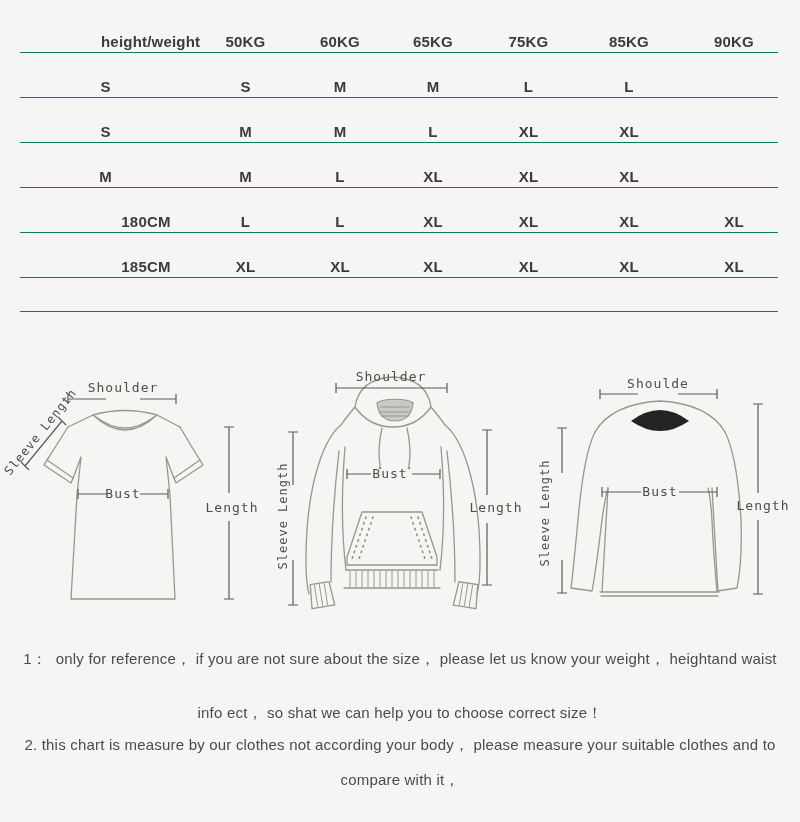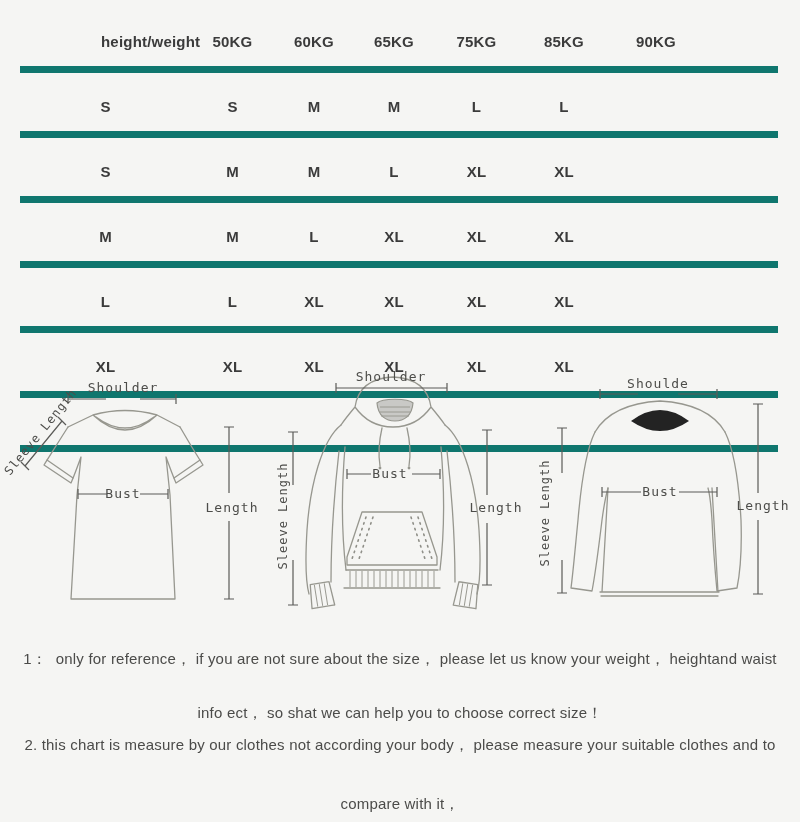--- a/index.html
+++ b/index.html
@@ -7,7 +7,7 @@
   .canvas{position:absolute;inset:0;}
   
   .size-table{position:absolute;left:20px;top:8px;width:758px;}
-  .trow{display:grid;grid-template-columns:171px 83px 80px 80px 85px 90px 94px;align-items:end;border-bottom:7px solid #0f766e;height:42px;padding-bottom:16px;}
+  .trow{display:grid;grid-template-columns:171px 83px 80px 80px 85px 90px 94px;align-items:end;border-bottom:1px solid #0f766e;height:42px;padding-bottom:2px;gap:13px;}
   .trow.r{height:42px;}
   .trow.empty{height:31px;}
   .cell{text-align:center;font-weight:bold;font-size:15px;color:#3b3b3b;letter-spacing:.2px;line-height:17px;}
==
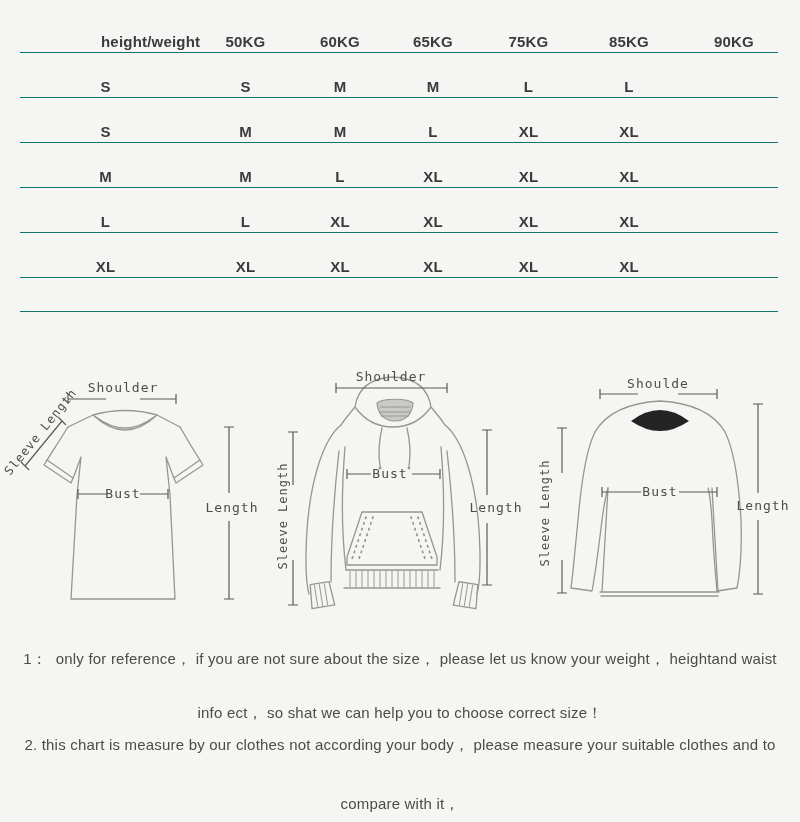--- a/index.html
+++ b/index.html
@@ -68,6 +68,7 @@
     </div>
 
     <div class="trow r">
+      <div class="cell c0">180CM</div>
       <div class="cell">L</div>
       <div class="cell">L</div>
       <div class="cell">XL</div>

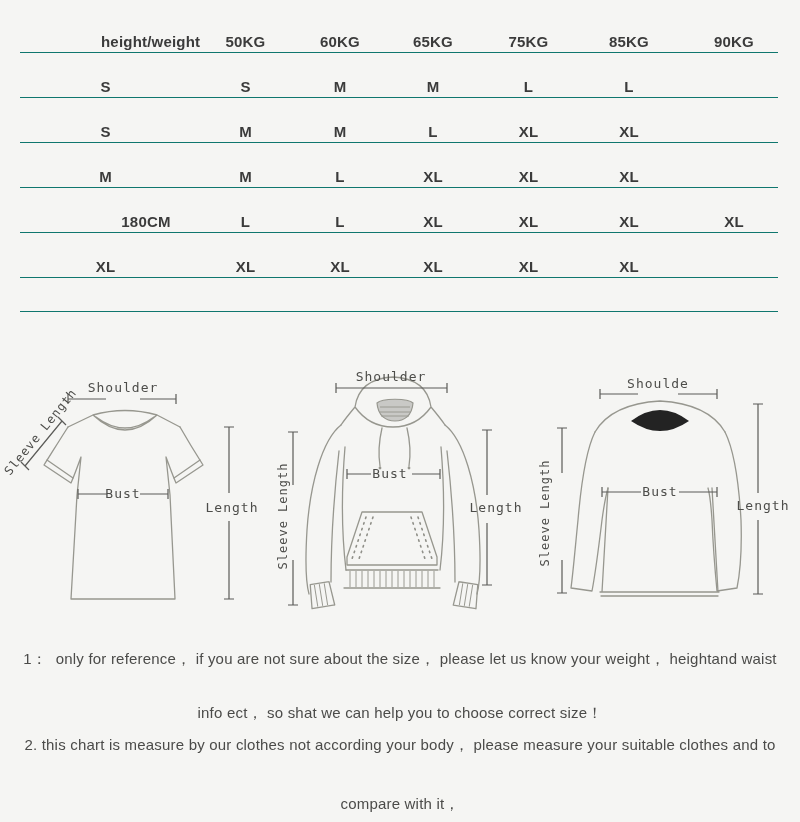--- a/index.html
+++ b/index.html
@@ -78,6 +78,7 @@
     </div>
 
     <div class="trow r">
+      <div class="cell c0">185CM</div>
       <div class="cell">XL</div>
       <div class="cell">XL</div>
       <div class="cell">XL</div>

▸ **INSTRUCTIONS TO FOLLOW**:
Reproduce each line of the material in which the string "grid" occurs.

▸ **SOLUTION**:
-  .trow{display:grid;grid-template-columns:171px 83px 80px 80px 85px 90px 94px;align-items:end;border-bottom:7px solid #0f766e;height:42px;padding-bottom:16px;}
+  .trow{display:grid;grid-template-columns:171px 83px 80px 80px 85px 90px 94px;align-items:end;border-bottom:1px solid #0f766e;height:42px;padding-bottom:2px;gap:13px;}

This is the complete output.